The segmentation accuracy(%) using the watershed algorithm and the concave vertex graph

	Mean	Variance	Median	Min	Max	80%
Watershed	74.3	9.8	75.1	65.4	82.7	72.9
Concave Vertex Graph	88.9	5.1	90.2	75.2	95.5	87.1

6 Conclusion

In this paper, a novel segmentation algorithm has been proposed to address the challenges of touching cell segmentation in hematologic specimens. The results are validated using real clinical data containing six classes of hematologic blood cell images. We compare our algorithm with watershed and experimentally show the superior performance of the proposed algorithm.

For general pixel grouping problem using a normal graph, the optimization problem is N P -hard. Only certain cost function can be approximately solved using algorithm like normalized cut [14] in polynomial time.
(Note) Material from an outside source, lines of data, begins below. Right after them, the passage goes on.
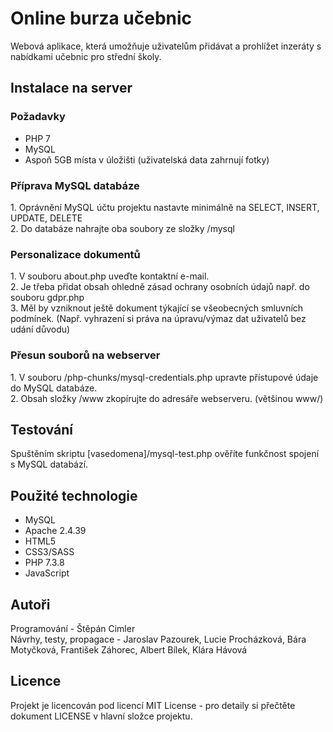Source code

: <h1>Online burza učebnic</h1>
Webová aplikace, která umožňuje uživatelům přidávat a prohlížet inzeráty s nabídkami učebnic pro střední školy.

<h2>Instalace na server</h2>

<h3>Požadavky</h3>
<ul>
	<li>PHP 7</li>
	<li>MySQL</li>
	<li>Aspoň 5GB místa v úložišti (uživatelská data zahrnují fotky)</li>
</ul>

<h3>Příprava MySQL databáze</h3>
1. Oprávnění MySQL účtu projektu nastavte minimálně na SELECT, INSERT, UPDATE, DELETE<br>
2. Do databáze nahrajte oba soubory ze složky /mysql

<h3>Personalizace dokumentů</h3>
1. V souboru about.php uveďte kontaktní e-mail.<br>
2. Je třeba přidat obsah ohledně zásad ochrany osobních údajů např. do souboru gdpr.php<br>
3. Měl by vzniknout ještě dokument týkající se všeobecných smluvních podmínek. (Např. vyhrazení si práva na úpravu/výmaz dat uživatelů bez udání důvodu)

<h3>Přesun souborů na webserver</h3>
1. V souboru /php-chunks/mysql-credentials.php upravte přístupové údaje do MySQL databáze.<br>
2. Obsah složky /www zkopírujte do adresáře webserveru. (většinou www/)

<h2>Testování</h2>
Spuštěním skriptu [vasedomena]/mysql-test.php ověříte funkčnost spojení s MySQL databází.<br>

<h2>Použité technologie</h2>
<ul>
	<li>MySQL</li>
	<li>Apache 2.4.39</li>
	<li>HTML5</li>
	<li>CSS3/SASS</li>
	<li>PHP 7.3.8</li>
	<li>JavaScript</li>
</ul>

<h2>Autoři</h2>
Programování - Štěpán Cimler<br>
Návrhy, testy, propagace - Jaroslav Pazourek, Lucie Procházková, Bára Motyčková, František Záhorec, Albert Bílek, Klára Hávová

<h2>Licence</h2>
Projekt je licencován pod licencí MIT License - pro detaily si přečtěte dokument LICENSE v hlavní složce projektu.
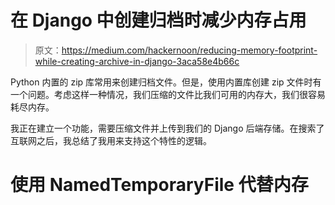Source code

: # 在 Django 中创建归档时减少内存占用

> 原文：<https://medium.com/hackernoon/reducing-memory-footprint-while-creating-archive-in-django-3aca58e4b66c>

Python 内置的 zip 库常用来创建归档文件。但是，使用内置库创建 zip 文件时有一个问题。考虑这样一种情况，我们压缩的文件比我们可用的内存大，我们很容易耗尽内存。

我正在建立一个功能，需要压缩文件并上传到我们的 Django 后端存储。在搜索了互联网之后，我总结了我用来支持这个特性的逻辑。

# 使用 NamedTemporaryFile 代替内存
In our algorithm, the cost function is designed to meet the domain specific requirements. The concave vertex graph, which utilize the concave points of the outer contour, reduce the search space to the shortest pathes in the constructed graph G. Based on a MATLAB implementation, the algorithm can finish in less than 2 seconds for an 128×128 image.